Winter, a Yale scholar who has done extensive work on the imagery and significance of monuments and memorials, said there's an opportunity cost to creating memorials in time and money that is specific to a time and place in the early part of that arc.
"Until the 1990s the notion of commemoration had a highly specific and relatively localized character. They frequently were paid for with local funds. So, they became the voice of commemoration of a particular group," said Winter.
Winter said the internet changed everything. It not only allowed people in one place to see a statue in another that an outside audiences might find offensive, it connected like-minded protesters.
"Groups of people in South Africa who got rid of the Cecil Rhodes statue communicate directly with people who don't like a statue of Theodore Roosevelt in New York or of Winston Churchill in London. There is a speed of exchange that has a shared and, in some sense, outraged response," said Winter.

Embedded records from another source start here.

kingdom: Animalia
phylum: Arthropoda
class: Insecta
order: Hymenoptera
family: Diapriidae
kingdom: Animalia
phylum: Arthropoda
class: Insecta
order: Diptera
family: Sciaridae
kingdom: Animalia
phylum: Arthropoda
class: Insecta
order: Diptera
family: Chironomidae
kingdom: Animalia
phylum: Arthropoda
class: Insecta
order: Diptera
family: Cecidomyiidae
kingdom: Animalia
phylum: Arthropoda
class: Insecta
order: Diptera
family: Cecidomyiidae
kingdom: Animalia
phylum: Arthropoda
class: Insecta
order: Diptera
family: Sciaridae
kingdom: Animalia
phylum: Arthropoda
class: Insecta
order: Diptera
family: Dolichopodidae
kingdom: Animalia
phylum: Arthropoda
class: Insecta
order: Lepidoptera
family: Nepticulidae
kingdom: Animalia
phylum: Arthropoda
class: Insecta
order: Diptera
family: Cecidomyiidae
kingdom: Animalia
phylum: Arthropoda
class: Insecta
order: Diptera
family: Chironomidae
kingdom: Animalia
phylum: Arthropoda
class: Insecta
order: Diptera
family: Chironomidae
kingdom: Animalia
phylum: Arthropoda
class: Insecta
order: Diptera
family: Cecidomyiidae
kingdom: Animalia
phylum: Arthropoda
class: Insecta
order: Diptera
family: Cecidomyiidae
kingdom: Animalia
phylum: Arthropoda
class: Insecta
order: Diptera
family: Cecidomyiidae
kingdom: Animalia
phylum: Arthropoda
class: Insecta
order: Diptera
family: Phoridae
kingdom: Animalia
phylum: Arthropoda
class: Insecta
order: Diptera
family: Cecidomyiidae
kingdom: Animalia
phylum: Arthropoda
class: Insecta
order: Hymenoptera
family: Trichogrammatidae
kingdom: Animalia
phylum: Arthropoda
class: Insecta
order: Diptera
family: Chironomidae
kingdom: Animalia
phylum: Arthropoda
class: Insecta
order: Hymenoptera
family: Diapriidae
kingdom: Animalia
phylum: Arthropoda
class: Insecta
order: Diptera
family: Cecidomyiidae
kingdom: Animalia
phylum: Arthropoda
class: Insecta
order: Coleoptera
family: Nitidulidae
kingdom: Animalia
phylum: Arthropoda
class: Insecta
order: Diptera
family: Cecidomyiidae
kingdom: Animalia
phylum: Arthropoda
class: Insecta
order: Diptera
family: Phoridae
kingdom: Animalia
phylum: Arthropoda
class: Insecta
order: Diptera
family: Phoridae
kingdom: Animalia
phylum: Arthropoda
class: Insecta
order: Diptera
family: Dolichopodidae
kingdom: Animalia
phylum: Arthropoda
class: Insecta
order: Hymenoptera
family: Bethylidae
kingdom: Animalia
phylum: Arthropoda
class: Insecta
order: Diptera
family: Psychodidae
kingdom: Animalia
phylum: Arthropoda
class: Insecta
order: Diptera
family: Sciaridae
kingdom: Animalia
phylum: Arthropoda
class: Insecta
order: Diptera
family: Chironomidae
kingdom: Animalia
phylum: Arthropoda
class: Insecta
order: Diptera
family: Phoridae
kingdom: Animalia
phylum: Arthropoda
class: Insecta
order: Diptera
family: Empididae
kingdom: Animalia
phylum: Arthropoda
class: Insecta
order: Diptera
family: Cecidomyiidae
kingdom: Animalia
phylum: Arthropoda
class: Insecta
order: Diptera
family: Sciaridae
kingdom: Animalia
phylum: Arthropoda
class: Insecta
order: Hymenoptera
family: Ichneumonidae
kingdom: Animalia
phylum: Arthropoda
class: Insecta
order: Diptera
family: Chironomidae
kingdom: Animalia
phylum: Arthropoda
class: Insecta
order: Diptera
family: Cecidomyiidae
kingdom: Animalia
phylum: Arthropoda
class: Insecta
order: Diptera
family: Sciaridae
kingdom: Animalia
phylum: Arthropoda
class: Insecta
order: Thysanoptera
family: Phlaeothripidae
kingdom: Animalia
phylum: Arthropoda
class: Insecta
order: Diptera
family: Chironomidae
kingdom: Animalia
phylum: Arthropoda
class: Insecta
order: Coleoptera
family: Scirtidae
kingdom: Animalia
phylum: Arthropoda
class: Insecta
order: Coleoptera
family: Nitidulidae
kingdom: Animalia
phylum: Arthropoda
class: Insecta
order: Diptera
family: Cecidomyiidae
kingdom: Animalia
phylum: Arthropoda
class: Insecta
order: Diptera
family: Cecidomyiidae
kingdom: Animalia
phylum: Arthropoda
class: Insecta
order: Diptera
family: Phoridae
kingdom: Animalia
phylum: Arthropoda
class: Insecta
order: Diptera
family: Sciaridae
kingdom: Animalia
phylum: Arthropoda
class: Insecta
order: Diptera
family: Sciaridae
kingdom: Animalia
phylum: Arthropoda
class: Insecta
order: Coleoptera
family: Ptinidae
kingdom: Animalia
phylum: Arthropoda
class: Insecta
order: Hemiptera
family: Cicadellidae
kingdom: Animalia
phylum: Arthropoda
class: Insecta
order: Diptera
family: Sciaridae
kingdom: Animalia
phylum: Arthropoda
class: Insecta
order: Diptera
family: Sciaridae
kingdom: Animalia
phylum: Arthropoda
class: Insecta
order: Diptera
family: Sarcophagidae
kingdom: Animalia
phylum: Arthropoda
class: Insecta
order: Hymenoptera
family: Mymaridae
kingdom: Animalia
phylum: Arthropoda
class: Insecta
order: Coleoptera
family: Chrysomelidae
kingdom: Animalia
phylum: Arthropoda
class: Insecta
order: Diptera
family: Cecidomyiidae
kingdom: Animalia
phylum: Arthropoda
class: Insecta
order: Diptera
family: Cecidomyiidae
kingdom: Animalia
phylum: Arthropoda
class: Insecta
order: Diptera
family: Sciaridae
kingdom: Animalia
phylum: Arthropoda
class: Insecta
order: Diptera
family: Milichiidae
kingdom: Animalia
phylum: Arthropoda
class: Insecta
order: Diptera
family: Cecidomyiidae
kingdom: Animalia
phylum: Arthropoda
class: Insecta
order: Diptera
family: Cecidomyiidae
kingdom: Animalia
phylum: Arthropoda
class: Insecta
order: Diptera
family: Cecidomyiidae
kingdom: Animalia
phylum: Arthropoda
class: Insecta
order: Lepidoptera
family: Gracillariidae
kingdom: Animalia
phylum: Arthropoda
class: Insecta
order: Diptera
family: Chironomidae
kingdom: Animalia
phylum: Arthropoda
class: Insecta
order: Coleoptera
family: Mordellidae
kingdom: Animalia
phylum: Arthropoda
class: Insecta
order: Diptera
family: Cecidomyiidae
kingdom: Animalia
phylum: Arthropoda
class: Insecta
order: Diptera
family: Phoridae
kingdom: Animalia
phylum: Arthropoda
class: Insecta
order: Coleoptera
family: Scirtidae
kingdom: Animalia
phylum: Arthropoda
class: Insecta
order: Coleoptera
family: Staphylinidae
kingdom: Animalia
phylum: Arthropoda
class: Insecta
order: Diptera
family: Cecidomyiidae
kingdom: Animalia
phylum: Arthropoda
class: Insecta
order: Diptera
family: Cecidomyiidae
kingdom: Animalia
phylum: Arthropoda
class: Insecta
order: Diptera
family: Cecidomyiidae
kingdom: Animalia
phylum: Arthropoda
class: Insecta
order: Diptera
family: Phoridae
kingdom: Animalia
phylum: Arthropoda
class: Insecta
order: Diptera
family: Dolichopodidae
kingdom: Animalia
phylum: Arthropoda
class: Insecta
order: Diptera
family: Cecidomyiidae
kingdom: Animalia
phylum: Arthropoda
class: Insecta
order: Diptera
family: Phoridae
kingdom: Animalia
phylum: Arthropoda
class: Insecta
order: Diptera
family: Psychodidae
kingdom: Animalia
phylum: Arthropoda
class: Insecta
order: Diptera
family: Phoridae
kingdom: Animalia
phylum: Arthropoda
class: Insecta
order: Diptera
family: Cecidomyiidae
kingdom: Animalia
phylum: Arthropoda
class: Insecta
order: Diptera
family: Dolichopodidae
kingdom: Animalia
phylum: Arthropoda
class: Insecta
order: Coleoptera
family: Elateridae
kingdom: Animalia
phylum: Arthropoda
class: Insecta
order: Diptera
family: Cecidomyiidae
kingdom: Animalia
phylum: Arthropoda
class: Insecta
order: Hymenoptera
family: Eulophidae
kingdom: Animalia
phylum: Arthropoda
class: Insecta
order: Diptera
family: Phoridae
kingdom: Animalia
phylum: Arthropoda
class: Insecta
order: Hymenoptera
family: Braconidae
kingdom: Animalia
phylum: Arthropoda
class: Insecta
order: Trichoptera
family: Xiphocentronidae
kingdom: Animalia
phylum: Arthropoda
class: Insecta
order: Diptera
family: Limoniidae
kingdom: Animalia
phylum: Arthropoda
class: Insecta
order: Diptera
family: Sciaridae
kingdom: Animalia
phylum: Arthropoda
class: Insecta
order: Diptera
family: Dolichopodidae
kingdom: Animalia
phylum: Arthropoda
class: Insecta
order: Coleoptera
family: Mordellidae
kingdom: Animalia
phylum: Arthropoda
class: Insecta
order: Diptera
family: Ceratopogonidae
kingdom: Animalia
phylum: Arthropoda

Winter said regardless of racist, colonialist, genocidal, or some other atrocious aspect of statues involving reconsidered historical figures, there is a commonality--war, an an unfailingly masculine celebration of martial tradition.
"As long as that is a dominant domain of public remembrance, then I think this problem is going to exist because I think over time various wars will look different than other ones," said Winter, adding that male and martial culture of statues also neglects large areas of history.
Even monuments to World War II and the greatest generation are male-centric, he said, and those public remembrances tend to ignore women and the civilian population that helped wage that total war.
All of the people consulted for this story said it's hard to tell when a dominant culture will move enough for a Stephen Douglas, Christopher Columbus, or Woodfrow Wilson to be thrown down.
One Peoria artist said it is the job of present-day artists to offer replacements once that moment does arrive.
"I don't have the luxury to do anything else," said African American and sculptor Preston Jackson of Peoria.
Jackson said his youthful experience in the south informs his ongoing body of work. He's now creating a large monument to slaves crossing from Missouri to Illinois as they were pursued in their flight to freedom.
Even his choice of material is an affirmative act against the racism of Confederate statues.
"Right now, I am building these large pieces of bronze. I chose bronze as a weapon, as a reason for statues that spoke against," said Jackson.
Winter said there's no sign that the pace of statue protests worldwide will slow down any time soon.